* Task item
Out of the listing below, copy every line that carries the string "company".

::: Given records

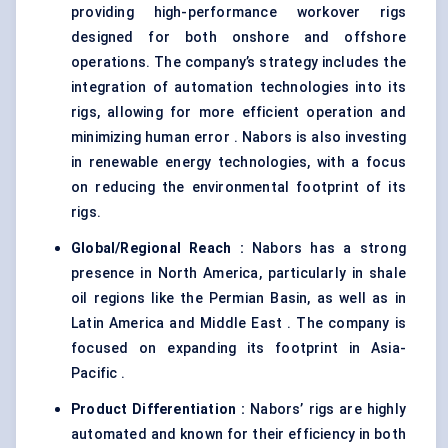
providing high-performance workover rigs
designed for both onshore and offshore
operations. The company’s strategy includes the
integration of automation technologies into its
rigs, allowing for more efficient operation and
minimizing human error . Nabors is also investing
in renewable energy technologies, with a focus
on reducing the environmental footprint of its
rigs.
Global/Regional Reach :
Nabors has a strong
presence in North America, particularly in shale
oil regions like the Permian Basin, as well as in
Latin America and Middle East . The company is
focused on expanding its footprint in Asia-
Pacific .
Product Differentiation :
Nabors’ rigs are highly
automated and known for their efficiency in both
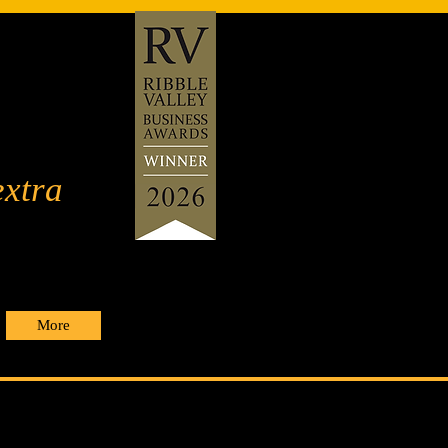
extra
More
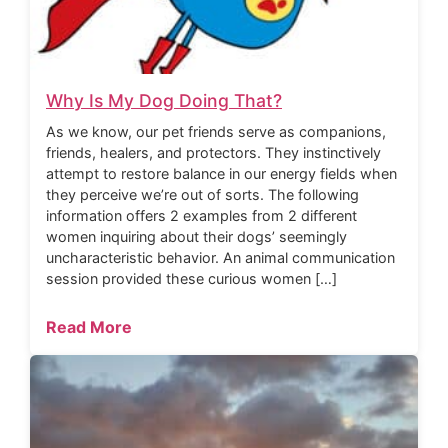
Why Is My Dog Doing That?
As we know, our pet friends serve as companions,
friends, healers, and protectors. They instinctively
attempt to restore balance in our energy fields when
they perceive we’re out of sorts. The following
information offers 2 examples from 2 different
women inquiring about their dogs’ seemingly
uncharacteristic behavior. An animal communication
session provided these curious women […]
Read More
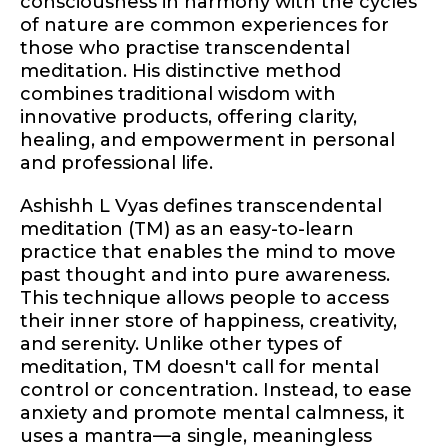
consciousness in harmony with the cycles
of nature are common experiences for
those who practise transcendental
meditation. His distinctive method
combines traditional wisdom with
innovative products, offering clarity,
healing, and empowerment in personal
and professional life.
Ashishh L Vyas defines transcendental
meditation (TM) as an easy-to-learn
practice that enables the mind to move
past thought and into pure awareness.
This technique allows people to access
their inner store of happiness, creativity,
and serenity. Unlike other types of
meditation, TM doesn't call for mental
control or concentration. Instead, to ease
anxiety and promote mental calmness, it
uses a mantra—a single, meaningless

::::::

* Completed task
operations. The company’s strategy includes the
Latin America and Middle East . The company is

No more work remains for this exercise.